Com os cabelos alisados e tingidos de loiro, Clare foi além. Ela se casou com um homem branco, interpretado por Alexander Skarsgard, e teve uma filha com ele. John é racista e não sabe que a esposa é negra. “Quando nos casamos, ela era branca como um lírio, mas sua pele vem escurecendo cada vez mais, por isso eu a chamo de ‘negona’,” ele diz. Em inglês, o apelido original (“nig”) tem uma conotação muito pior do que na tradução da Netflix para o português. 

Irene, que é casada com um negro (André Holland no papel de Brian) e tem dois meninos de pele escura, fica horrorizada e decide se afastar de Clare, o que não dura muito tempo. Apesar de suas escolhas, Clare é uma figura cativante, que logo conquista a família e os amigos de Irene com a sua espontaneidade. A princípio, Irene acha perigoso Clare voltar a conviver com negros, com receio de que John descubra tudo. Seu receio, no entanto, logo se transforma em ciúmes.
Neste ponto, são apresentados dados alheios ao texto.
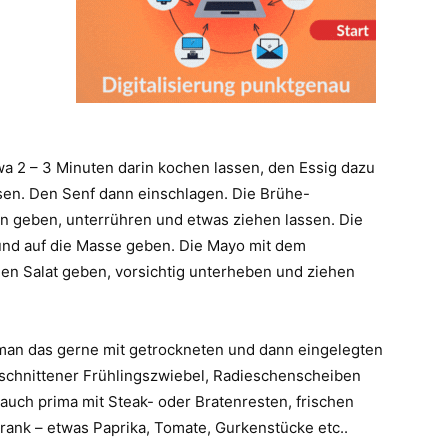
wa 2 – 3 Minuten darin kochen lassen, den Essig dazu
en. Den Senf dann einschlagen. Die Brühe-
n geben, unterrühren und etwas ziehen lassen. Die
und auf die Masse geben. Die Mayo mit dem
n Salat geben, vorsichtig unterheben und ziehen
man das gerne mit getrockneten und dann eingelegten
eschnittener Frühlingszwiebel, Radieschenscheiben
uch prima mit Steak- oder Bratenresten, frischen
rank – etwas Paprika, Tomate, Gurkenstücke etc..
“Identidade”, que marca a estreia da atriz Rebecca Hall na direção, nunca trata das questões de raça com didatismo ou superficialidade. Da mesma forma, o ciúmes de Irene não é ordinário. Há, sim, insinuações de que Brian possa estar interessado em Clare, mas Irene também não parece aceitar que a amiga transite tranquilamente entre os dois mundos, sem enfrentar qualquer consequência. Clare, por sua vez, parece perdida justamente por não pertencer, por não poder abraçar por completo um grupo ou o outro.

Com a fotografia em preto e branco do espanhol Eduard Grau, “Identidade” é um estudo de sentimentos cinzentos de não pertencimento – um não pertencimento que todos os personagens afetados pelo racismo sentem de uma forma ou de outra, seja na carência de Clare ou no desejo de Brian de se mudar dos Estados Unidos para escapar da violência racial. Como filha de pele clara de uma mãe negra, Hall retrata o tema com a devida melancolia para um material que, infelizmente, permanece relevante.